Bukur noted that comprehensive models have proved difficult to achieve until now, for three main reasons: the diversity of the products generated, which range from methane to chains of 50 or more carbon atoms; a poor understanding of the reaction mechanisms; and the complexity of the associated mathematics. He attributed his team's success to the development of a mechanistic model, first proposed by Botes in 2007, in which olefins produced by the catalyst are not readsorbed but participate in further (secondary) reactions due to slow rate of desorption from the active sites on the catalyst surface. The model's results were a "good fit" to experimental data generated at Kentucky, said Bukur; his slides showed model agreement with the mix of experimental products (C1-C15 hydrocarbons) observed under a range of operating conditions. And the model identified features, often missed by earlier models, such as variations in product composition as a function of carbon-chain length.
In the future the team plans to generate experimental data over a wider range of temperatures and conditions in order to further validate its comprehensive model.

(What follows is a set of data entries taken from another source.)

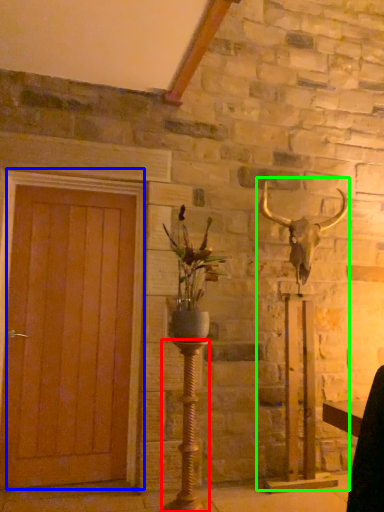
Question: Which is nearer to the candle holder (highlighted by a red box)? door (highlighted by a blue box) or sculpture (highlighted by a green box).

Choices:
 (A) door
 (B) sculpture

Answer: (A)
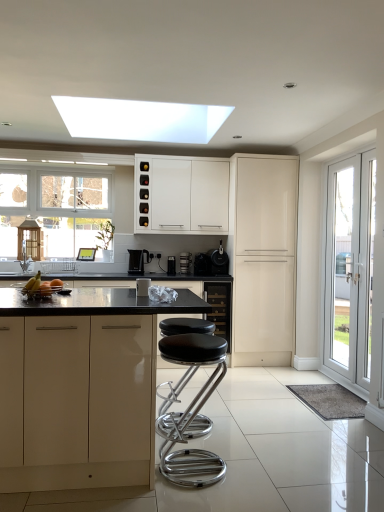
Question: Relative to matte cream cabinet at center-right, which is the third cabinetry from front to back, is black plastic kettle at center in front or behind?

Choices:
 (A) front
 (B) behind

Answer: (B)

Question: In terms of size, does black plastic kettle at center appear bigger or smaller than matte cream cabinet at center-right, which is the third cabinetry from front to back?

Choices:
 (A) big
 (B) small

Answer: (B)

Question: Which is nearer to the matte cream cabinet at center, the 4th cabinetry in the back-to-front sequence?

Choices:
 (A) black plastic kettle at center
 (B) black matte coffee maker at center, the first appliance from the right
 (C) black matte wine cooler at center, positioned as the second cabinetry in front-to-back order
 (D) yellow matte bananas at center
 (E) matte cream cabinet at center-right, which is the third cabinetry from front to back

Answer: (D)

Question: Which object is positioned farthest from the yellow matte bananas at center?

Choices:
 (A) black plastic coffee maker at center, which is counted as the second appliance, starting from the back
 (B) black matte wine cooler at center, positioned as the second cabinetry in front-to-back order
 (C) black matte coffee maker at center, the first appliance from the right
 (D) matte cream cabinet at center-right, which is counted as the second cabinetry, starting from the back
 (E) metallic silver coffee machine at center, the fifth appliance viewed from the back

Answer: (D)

Combining the best of both
TAMUQ chemical engineering professor Nimir Elbashir presented modeling and experimental results for a novel FT synthesis reactor that combines elements of the liquid-phase slurry process examined by Bukur and commercialized by Sasol, and the gas-phase process commercialized by Shell. The new reactor operates in the supercritical realm—a high-pressure phase of properties that is part liquid, part gas. The modeling and experimental results presented by Elbashir showed both excellent temperature control—a hallmark of slurry reactors—and the fast reaction rates and higher effective catalyst use of the gas-phase reactors. Ultimately, he posited, this supercritical FT reactor may also offer a higher degree of control over the FT synthesis products toward the ultra-clean fuels and value-added chemicals.
This work presented at the ARF is one component of a large multilab collaboration, supported by the Qatar National Research Fund, that includes Elbashir and his colleagues at Texas A&M, Cambridge University, Auburn University, and the Qatar Shell Research and Technology Centre in Doha, among others.

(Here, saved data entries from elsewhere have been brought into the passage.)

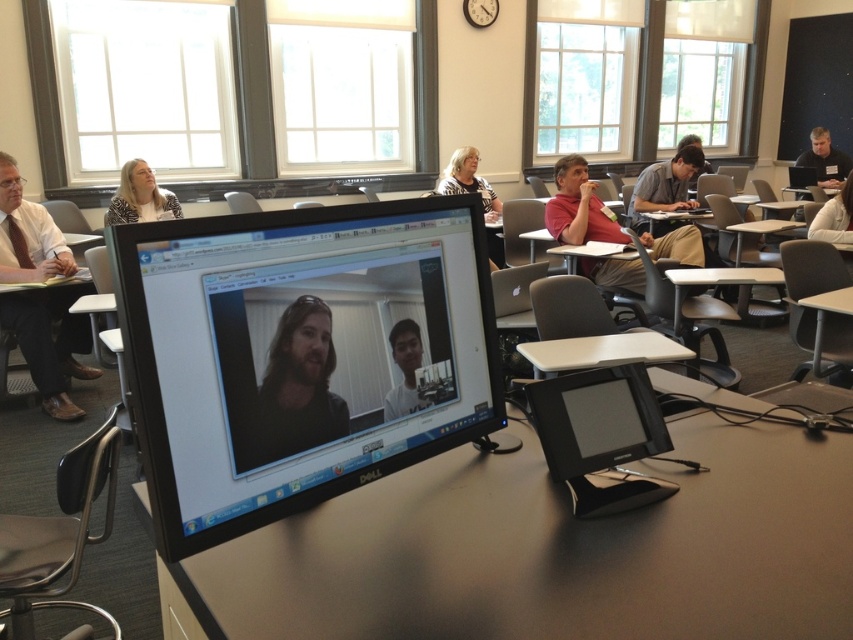
Does white plastic table at center have a lesser width compared to matte black laptop at upper center?

Yes, white plastic table at center is thinner than matte black laptop at upper center.

Is point (543, 346) farther from camera compared to point (697, 147)?

No, it is in front of (697, 147).

In order to click on white plastic table at center in this screenshot , I will do `click(602, 352)`.

The image size is (853, 640). What do you see at coordinates (404, 369) in the screenshot?
I see `smooth skin face at center` at bounding box center [404, 369].

Does smooth skin face at center have a smaller size compared to light brown hair at upper center?

Yes, smooth skin face at center is smaller than light brown hair at upper center.

What do you see at coordinates (404, 369) in the screenshot? The image size is (853, 640). I see `smooth skin face at center` at bounding box center [404, 369].

Where is `smooth skin face at center`? smooth skin face at center is located at coordinates (404, 369).

Does matte red shirt at center come behind black shirt at right?

No, it is in front of black shirt at right.

Which is behind, point (583, 168) or point (838, 172)?

Point (838, 172)

Where is `matte red shirt at center`? The height and width of the screenshot is (640, 853). matte red shirt at center is located at coordinates (578, 208).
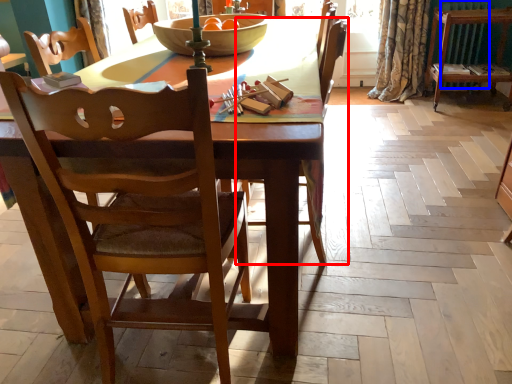
Question: Among these objects, which one is nearest to the camera, chair (highlighted by a red box) or radiator (highlighted by a blue box)?

Choices:
 (A) chair
 (B) radiator

Answer: (A)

According to Elbashir, quantitative assessment of a small FT reactor with a supercritical hydrocarbon solvent confirmed that the overall production rate was higher than that of gas-phase processes; the assessment confirmed as well that the resulting hydrocarbon chains and the solvent were easily recovered by simply dropping the temperature/pressure of the system. The researchers were also able to define the optimal solvent for commercial reactors: an unspecified substance—likely a light hydrocarbon—that is a natural constituent of synthetic fuels. The results of the collaboration are now being used to guide construction of a bench-scale supercritical reactor at TAMUQ.

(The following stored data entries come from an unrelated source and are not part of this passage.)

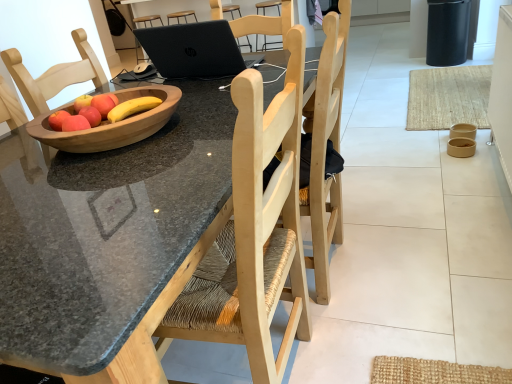
Question: From the image's perspective, is wooden bowl of fruit at center on wooden bowl at left, which is the first bowl in left-to-right order?

Choices:
 (A) no
 (B) yes

Answer: (B)

Question: Does wooden bowl of fruit at center have a greater height compared to wooden bowl at left, the 3th bowl from the back?

Choices:
 (A) no
 (B) yes

Answer: (A)

Question: From the image's perspective, does wooden bowl of fruit at center appear lower than wooden bowl at left, which is the first bowl in left-to-right order?

Choices:
 (A) yes
 (B) no

Answer: (B)

Question: Is the surface of wooden bowl of fruit at center in direct contact with wooden bowl at left, which is the third bowl from right to left?

Choices:
 (A) no
 (B) yes

Answer: (B)

Question: Is wooden bowl of fruit at center positioned in front of wooden bowl at left, which is the first bowl in left-to-right order?

Choices:
 (A) yes
 (B) no

Answer: (B)

Question: Considering the relative sizes of wooden bowl of fruit at center and wooden bowl at left, which is the third bowl from right to left, in the image provided, is wooden bowl of fruit at center smaller than wooden bowl at left, which is the third bowl from right to left,?

Choices:
 (A) yes
 (B) no

Answer: (A)

Question: Would you say wooden bowl at left, which is the first bowl in left-to-right order, is outside matte wood apple at center, which is the second apple in top-to-bottom order?

Choices:
 (A) no
 (B) yes

Answer: (B)

Question: Is wooden bowl at left, the 3th bowl from the back, aimed at matte wood apple at center, the 2th apple positioned from the back?

Choices:
 (A) yes
 (B) no

Answer: (B)

Question: Are wooden bowl at left, the 3th bowl from the back, and matte wood apple at center, which is the 1th apple in bottom-to-top order, beside each other?

Choices:
 (A) yes
 (B) no

Answer: (B)

Question: Does wooden bowl at left, which is the first bowl in left-to-right order, have a lesser height compared to matte wood apple at center, the 1th apple when ordered from front to back?

Choices:
 (A) yes
 (B) no

Answer: (B)

Question: Considering the relative positions of wooden bowl at left, marked as the 1th bowl in a front-to-back arrangement, and matte wood apple at center, the 1th apple when ordered from front to back, in the image provided, is wooden bowl at left, marked as the 1th bowl in a front-to-back arrangement, to the left of matte wood apple at center, the 1th apple when ordered from front to back, from the viewer's perspective?

Choices:
 (A) no
 (B) yes

Answer: (A)

Question: From the image's perspective, is brown paper bowl at lower right, which ranks as the 2th bowl in back-to-front order, above matte brown bowl at right, the 1th bowl viewed from the right?

Choices:
 (A) no
 (B) yes

Answer: (A)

Elbashir also described ongoing reactor and catalyst visualization work, in response to questions from energy-track panelist Philippe Tanguy (vice president for R&D programs, partnerships, and international relations at French oil and gas firm Total S.A). Tanguy had asked if capillary effects could be occurring within the catalyst's pores under supercritical conditions. Elbashir said that MRI and other visual analyses underway at the lab of energy-track panelist Lynn Gladden (professor of chemical engineering at Cambridge University) could resolve that question; these analyses could also help test a working hypothesis that the supercritical conditions activate a second reaction site on the hitherto single-site FT catalysts.